Ambos os autores não são antagônicos em suas obras.  Muito pelo contrário!  Suas obras são complementares, pois o mundo atual é um mundo embasado no desenvolvimento da genética, entre as castas superiores e inferiores, mas controlado pelo grande irmão.  A tecnologia e a internet viabilizam o acesso para as teletelas, falaescreve e demais ferramentas para o controle em qualquer parte do planeta, com exceção dos lugares onde as proles estiverem.  

A idéia de controle total apoia-se na premissa de que somente onde estiverem cabeças pensantes será necessário mantê-las sob vigilância constante, controlando seus passos, seus olhares, suas ações e seus sentimentos.  A prole não precisa de controle, pois basta dar-lhes o mínimo possível e ela se contenta:  constituída por pessoas que vivem sob uma realidade de pobreza, miséria ou sem formação educacional, tornando-as alienadas, impedindo-as de raciocinar, avaliar e exigir qualquer mudança.  O sentimento que perdura é o de que poderia ser melhor, mas está bom assim.  Seus desejos e anseios são de natureza simples. Basta ter suas necessidades básicas como alimentação e moradia satisfeitas pelo governo e o resto é supérfluo.  

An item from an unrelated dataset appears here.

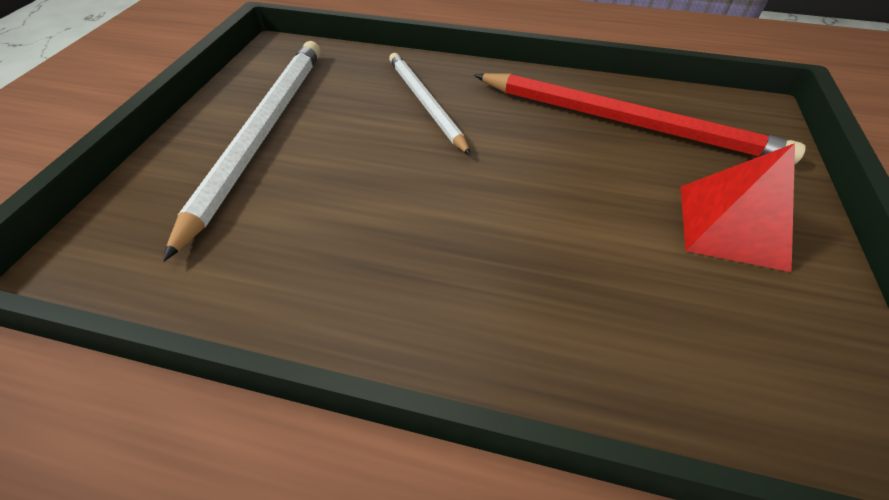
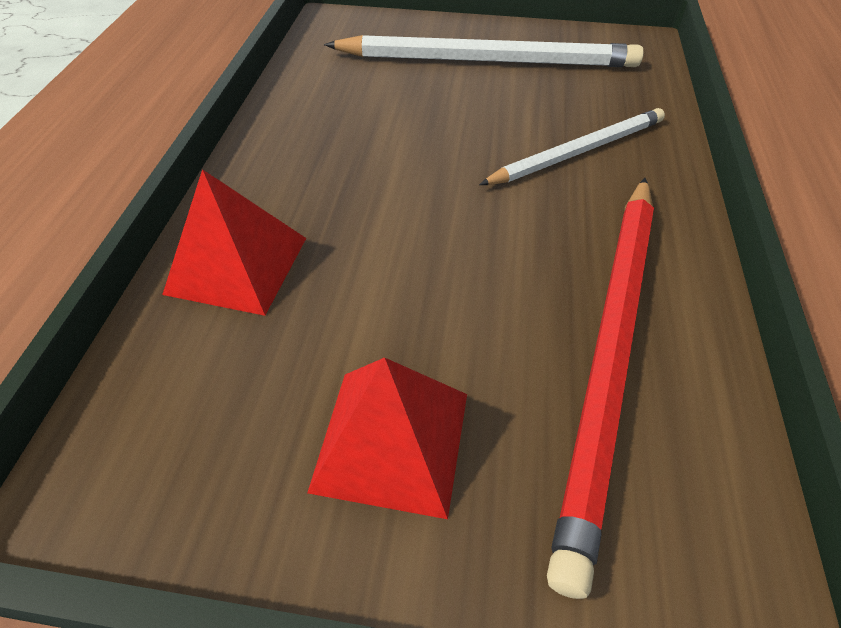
camera: 85 degrees right, 0 degrees up
none -> red pyramid [162,169,306,316]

Minha teoria sobre muitas leituras de “1984” é que a prole é simplesmente a classe baixa — os desfavorecidos, sem força política e sem instrução. Eu diria que eles têm contrapartes em todas as economias do mundo — indivíduos das classes trabalhadoras mais pobres que são facilmente iludidos e manipulados; fracos demais para lutar contra o poder existente.

As obras de Orwell e Huxley não são mais consideradas futurísticas…  Elas são a realidade daquilo que sempre costumávamos pensar como futuro distante.